En février 2017, Desjardins a vendu Western Financial Group (WFG) pour environ 775 M$ à Wawanesa, soit un gain net de 258 M$, selon ses résultats au troisième trimestre de 2017. Après l’avoir acquis en 2011 au coût de 443 M$, la coopérative trouvait que le rendement de l’investissement n’avait pas été à la hauteur.

«Nous voulions mettre nos billes dans State Farm, notre dernière acquisition», souligne le président, expliquant que l’intégration se déroule bien et qu’en 2018, l’enseigne des quelque 500 agences sera changée et portera le logo de Desjardins.

Avec la vente de sa filiale et sa restructuration, Desjardins a obtenu des résultats positifs pour les neuf premiers mois de 2017. Au 30 septembre, elle a enregistré des excédents avant ristournes aux membres de 1 722 M$, par rapport à 1 263 M$ pour la même période correspondante de 2016. Si on exclut le gain réalisé en raison de la vente de WFG, les excédents rajustés avant ristournes ont augmenté de 16,3 % pour les neuf premiers mois de 2017 par rapport à la même période de 2016.

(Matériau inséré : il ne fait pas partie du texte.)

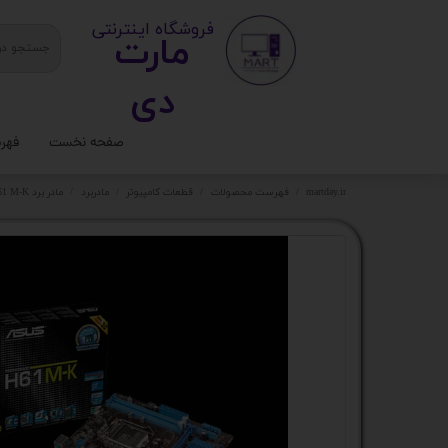
​ ​فروشگاه اینترنتی
مارت
دی​​​​​​
صفحه نخست
فهر
ستا
martday.ir
فهرست محصولات
قطعات کامپیوتر
مادربرد
مادر برد H61 M-K کد 5015
کیس
قطع
تجه
مانی
کامپ
لواز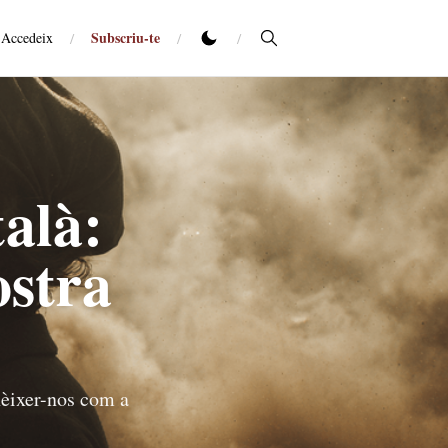
Subscriu-te
Accedeix
/
/
/
alà:
ostra
nèixer-nos com a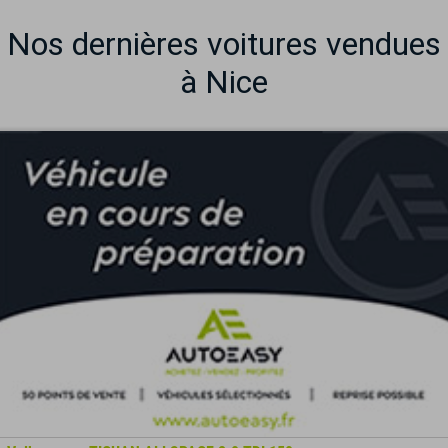
Nos dernières voitures vendues
à Nice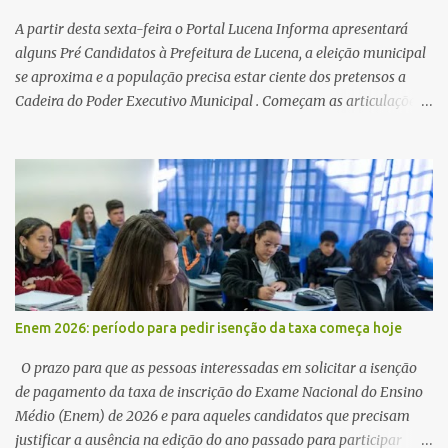
A partir desta sexta-feira o Portal Lucena Informa apresentará
alguns Pré Candidatos à Prefeitura de Lucena, a eleição municipal
se aproxima e a população precisa estar ciente dos pretensos a
Cadeira do Poder Executivo Municipal . Começam as articulações e
possíveis junções para manter ou conquistar eleitorado.
Confirmados até agora como Pré candidatos Alex Monteiro, Léo
Bandeira Valcinete Araújo e Professor Gerson Andrade há
possibilidade de mais nomes aparecer , ficaremos no aguardo para
trazer mais informações. A primeira entrevista foi com o
inimaginável Gerson Andrade ,Professor da Rede Municipal
(efetivo), supervisor, Formado em Pedagogia e Biomedicina pela
UFPB. Leciona no Otto Illi, Gilberto Inácio, Ellinora Dornellas
,Escola Américo Falcão. Gerson nos contou que a idéia de disputar
Enem 2026: período para pedir isenção da taxa começa hoje
a prefeitura veio de um sonho há 5 anos atrás, e também por
acreditar que o trabalho dos seus companheiros principalmente
O prazo para que as pessoas interessadas em solicitar a isenção
da zona rural deve ser mais valorizado e que eles serão a Fortalez...
de pagamento da taxa de inscrição do Exame Nacional do Ensino
Médio (Enem) de 2026 e para aqueles candidatos que precisam
justificar a ausência na edição do ano passado para participar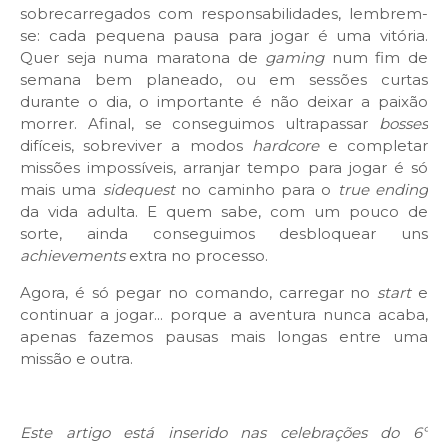
sobrecarregados com responsabilidades, lembrem-
se: cada pequena pausa para jogar é uma vitória.
Quer seja numa maratona de
gaming
num fim de
semana bem planeado, ou em sessões curtas
durante o dia, o importante é não deixar a paixão
morrer. Afinal, se conseguimos ultrapassar
bosses
difíceis, sobreviver a modos
hardcore
e completar
missões impossíveis, arranjar tempo para jogar é só
mais uma
sidequest
no caminho para o
true ending
da vida adulta. E quem sabe, com um pouco de
sorte, ainda conseguimos desbloquear uns
achievements
extra no processo.
Agora, é só pegar no comando, carregar no
start
e
continuar a jogar... porque a aventura nunca acaba,
apenas fazemos pausas mais longas entre uma
missão e outra.
Este artigo está inserido nas celebrações do 6º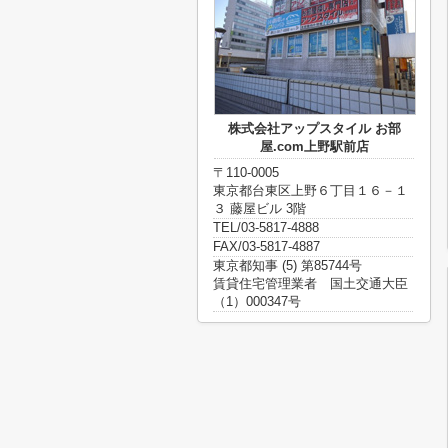
株式会社アップスタイル お部
屋.com上野駅前店
〒110-0005
東京都台東区上野６丁目１６－１
３ 藤屋ビル 3階
TEL/03-5817-4888
FAX/03-5817-4887
東京都知事 (5) 第85744号
賃貸住宅管理業者 国土交通大臣
（1）000347号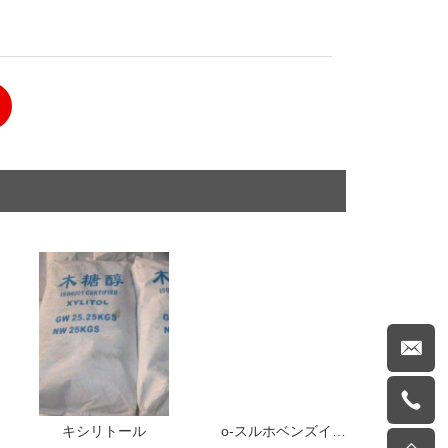
キシリトール
o-スルホベンズイミ
イソア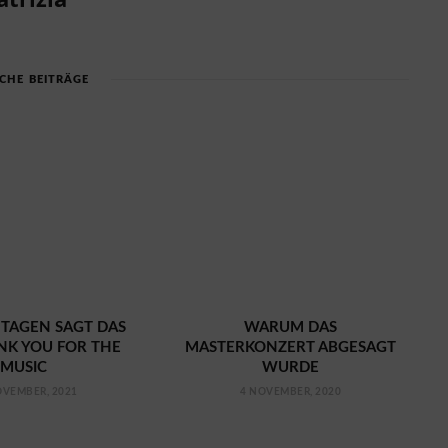
CHE BEITRÄGE
 TAGEN SAGT DAS
WARUM DAS
NK YOU FOR THE
MASTERKONZERT ABGESAGT
MUSIC
WURDE
OVEMBER, 2021
4 NOVEMBER, 2020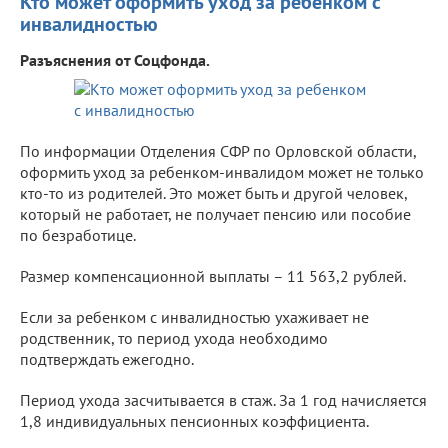
Кто может оформить уход за ребенком с
инвалидностью
Разъяснения от Соцфонда.
По информации Отделения СФР по Орловской области,
оформить уход за ребенком-инвалидом может не только
кто-то из родителей. Это может быть и другой человек,
который не работает, не получает пенсию или пособие
по безработице.
Размер компенсационной выплаты – 11 563,2 рублей.
Если за ребенком с инвалидностью ухаживает не
родственник, то период ухода необходимо
подтверждать ежегодно.
Период ухода засчитывается в стаж. За 1 год начисляется
1,8 индивидуальных пенсионных коэффициента.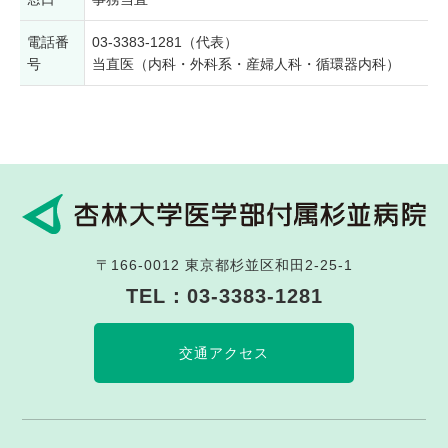
電話番
03-3383-1281（代表）
号
当直医（内科・外科系・産婦人科・循環器内科）
〒166-0012
東京都杉並区和田2-25-1
TEL：
03-3383-1281
交通アクセス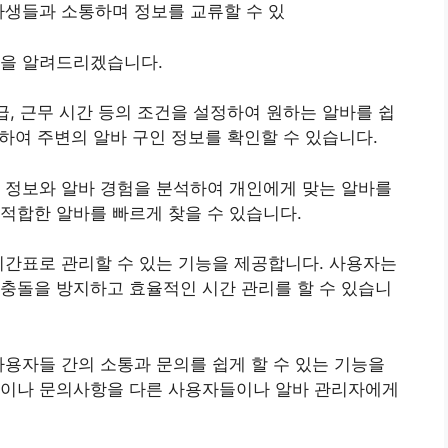
바생들과 소통하며 정보를 교류할 수 있
능을 알려드리겠습니다.
급, 근무 시간 등의 조건을 설정하여 원하는 알바를 쉽
용하여 주변의 알바 구인 정보를 확인할 수 있습니다.
 정보와 알바 경험을 분석하여 개인에게 맞는 알바를
적합한 알바를 빠르게 찾을 수 있습니다.
시간표로 관리할 수 있는 기능을 제공합니다. 사용자는
충돌을 방지하고 효율적인 시간 관리를 할 수 있습니
사용자들 간의 소통과 문의를 쉽게 할 수 있는 기능을
점이나 문의사항을 다른 사용자들이나 알바 관리자에게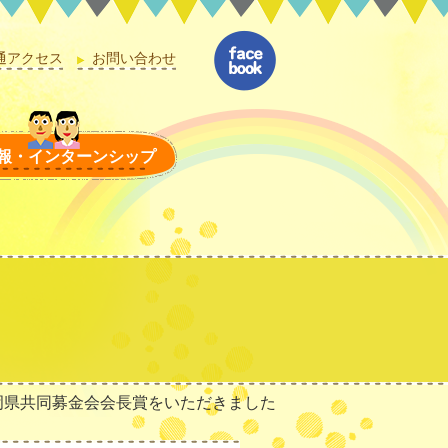
通アクセス
お問い合わせ
報・インターンシップ
岡県共同募金会会長賞をいただきました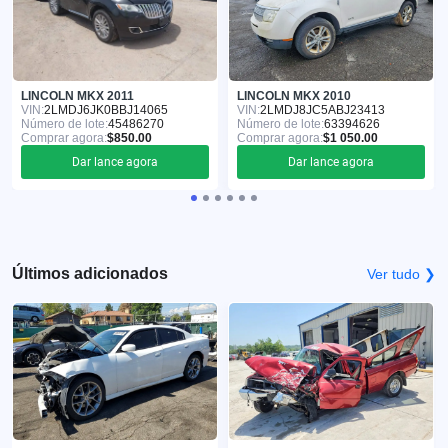
LINCOLN MKX 2011
LINCOLN MKX 2010
VIN:
2LMDJ6JK0BBJ14065
VIN:
2LMDJ8JC5ABJ23413
Número de lote:
45486270
Número de lote:
63394626
Comprar agora:
$850.00
Comprar agora:
$1 050.00
Dar lance agora
Dar lance agora
Últimos adicionados
Ver tudo ❯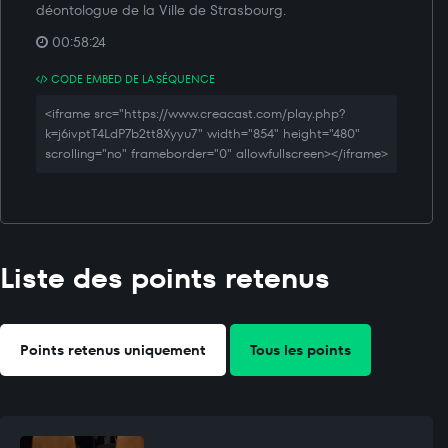
déontologue de la Ville de Strasbourg.
00:58:24
CODE EMBED DE LA SÉQUENCE
<iframe src="https://www.creacast.com/play.php?
k=j6ivptT4LdP7b2tt8Xyyu7" width="854" height="480"
scrolling="no" frameborder="0" allowfullscreen></iframe>
Liste des points retenus
Points retenus uniquement
Tous les points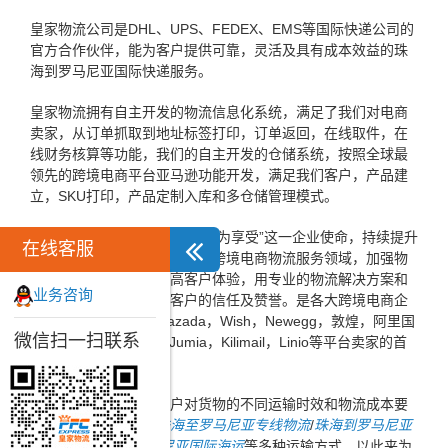
皇家物流公司是DHL、UPS、FEDEX、EMS等国际快递公司的
官方合作伙伴，能为客户提供可靠，灵活及具有成本效益的珠
海到罗马尼亚国际快递服务。
皇家物流拥有自主开发的物流信息化系统，满足了我们对电商
卖家，从订单抓取到地址标签打印，订单返回，在线取件，在
线财务核算等功能，我们的自主开发的仓储系统，按照全球最
领先的跨境电商平台亚马逊功能开发，满足我们客户，产品建
立，SKU打印，产品定制入库和多仓储管理模式。
皇家物流一直以秉承“让物流成为享受”这一企业使命，持续提升
在线客服
为客户创造价值为宗旨，专注跨境电商物流服务领域，加强物
流信息化建设，不断提高客户体验，用专业的物流解决方案和
业务咨询
高效的服务赢得了广大客户的信任及赞誉。是各大跨境电商企
业，ebay，速卖通，Lazada，Wish，Newegg，敦煌，阿里国
微信扫一扫联系
际，亚马逊，Konga，Jumia，Kilimail，Linio等平台卖家的首
选跨境电商物流企业。
同时，为了方便广大客户对货物的不同运输时效和物流成本要
求，皇家物流特推出
珠海至罗马尼亚专线物流
/
珠海到罗马尼亚
国际空运
/
珠海到罗马尼亚国际海运
等多种运输方式，以此来为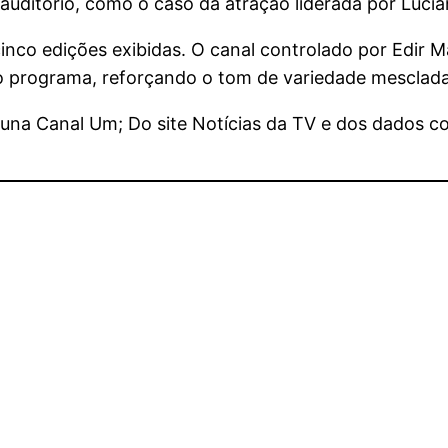
ditório, como o caso da atração liderada por Lucia
inco edições exibidas. O canal controlado por Edir 
o programa, reforçando o tom de variedade mesclada
una Canal Um; Do site Notícias da TV e dos dados c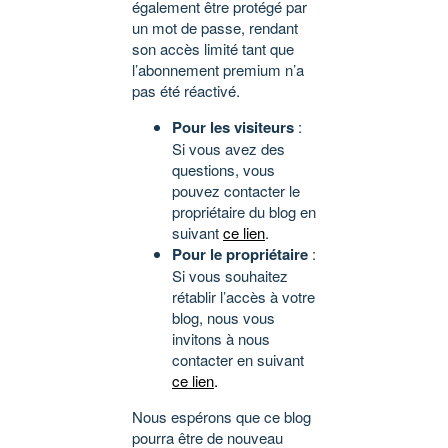
également être protégé par
un mot de passe, rendant
son accès limité tant que
l’abonnement premium n’a
pas été réactivé.
Pour les visiteurs
:
Si vous avez des
questions, vous
pouvez contacter le
propriétaire du blog en
suivant
ce lien
.
Pour le propriétaire
:
Si vous souhaitez
rétablir l’accès à votre
blog, nous vous
invitons à nous
contacter en suivant
ce lien
.
Nous espérons que ce blog
pourra être de nouveau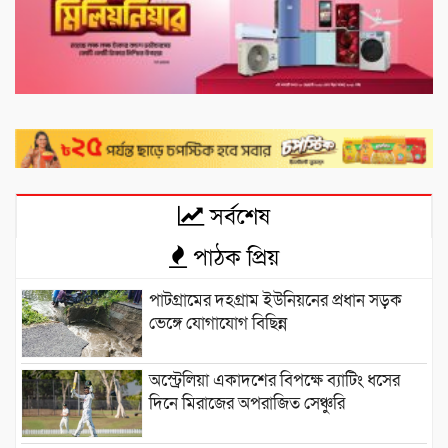
সর্বশেষ
পাঠক প্রিয়
পাটগ্রামের দহগ্রাম ইউনিয়নের প্রধান সড়ক
ভেঙ্গে যোগাযোগ বিছিন্ন
অস্ট্রেলিয়া একাদশের বিপক্ষে ব্যাটিং ধসের
দিনে মিরাজের অপরাজিত সেঞ্চুরি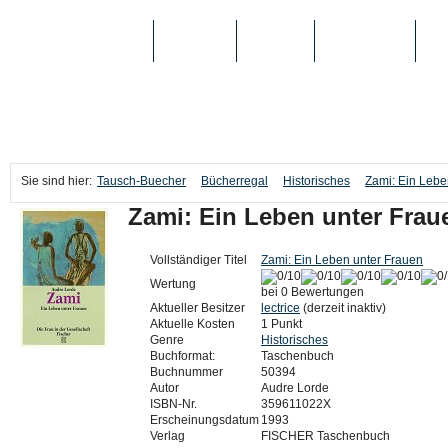
TAUSCH-BUECHER
BÜCHER
MEDIEN
TOP-LISTEN
SC
Sie sind hier:
Tausch-Buecher
Bücherregal
Historisches
Zami: Ein Lebe
Zami: Ein Leben unter Frau
Vollständiger Titel
Zami: Ein Leben unter Frauen
Wertung
bei 0 Bewertungen
Aktueller Besitzer
lectrice
(derzeit inaktiv)
Aktuelle Kosten
1 Punkt
Genre
Historisches
Buchformat:
Taschenbuch
Buchnummer
50394
Autor
Audre Lorde
ISBN-Nr.
359611022X
Erscheinungsdatum
1993
Verlag
FISCHER Taschenbuch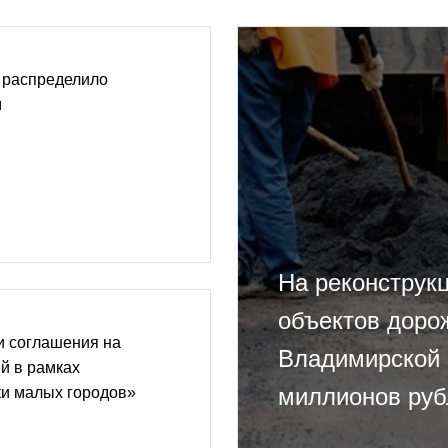
 распределило
м
На реконструк
объектов доро
и соглашения на
Владимирской 
й в рамках
миллионов руб
ки малых городов»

«Guy Cormier a mené toute une réorganisation depuis son arrivée en poste, et ce, en peu de temps. Il a aussi une vision claire de là où il s’en va et il essaie de faire bouger des choses chez Desjardins tout en préservant le statut de coopérative de l’institution», a déclaré le jury du Top 25.

«Nous soulignons que les résultats sont bons, dans les normes de Desjardins, et le fait qu’il a eu une prise en charge rapide de ses fonctions», ajoute le jury.

Desjardins souhaite au minimum maintenir ses parts de marché en 2018. Dans le secteur bancaire, l’institution financière se concentrera sur la grande région de Montréal et sur les jeunes pour augmenter ses parts de marché. Plus de 125 M$ ont été investis dans les dernières années à Montréal et plus de 10 nouveaux points de service ont vu le jour, démontrant le sérieux de la démarche de l’institution, selon Guy Cormier.

Alors que 350 000 entreprises ont un lien d’affaires avec la coopérative, Desjardins veut se concentrer sur celles de taille moyennes et trouver une manière de lier les entreprises ensemble.

Pour le moment, la part de marché de Desjardins concernant les prêts commerciaux au Québec est de 23 % ; elle est de 40 % dans le secteur agricole, et le président veut augmenter ces deux parts de marché à court terme.

Des annonces sont d’ailleurs prévues en 2018 sur le plan du capital de risque «pour aider les entreprises qui voudraient prendre des risques à l’étranger, en Europe, dit Guy Cormier. Desjardins va vraiment être là pour les accompagner».

Desjardins s’appuiera sur son concept de caisse/assurance comme avantage concurrentiel afin d’occuper davantage de place en gestion de patrimoine au Canada.

La coopérative peut vendre de l’assurance dans ses succursales, ce qui n’est pas le cas des banques. Guy Cormier revoit l’offre d’assurances dans les caisses, afin d’être proactif et plus efficace : «Nous avons les produits, plusieurs réseaux de distribution, du capital amplement. En raison du vieillissement de la population et de l’enrichissement comme tel, le marché est très porteur pour nous.»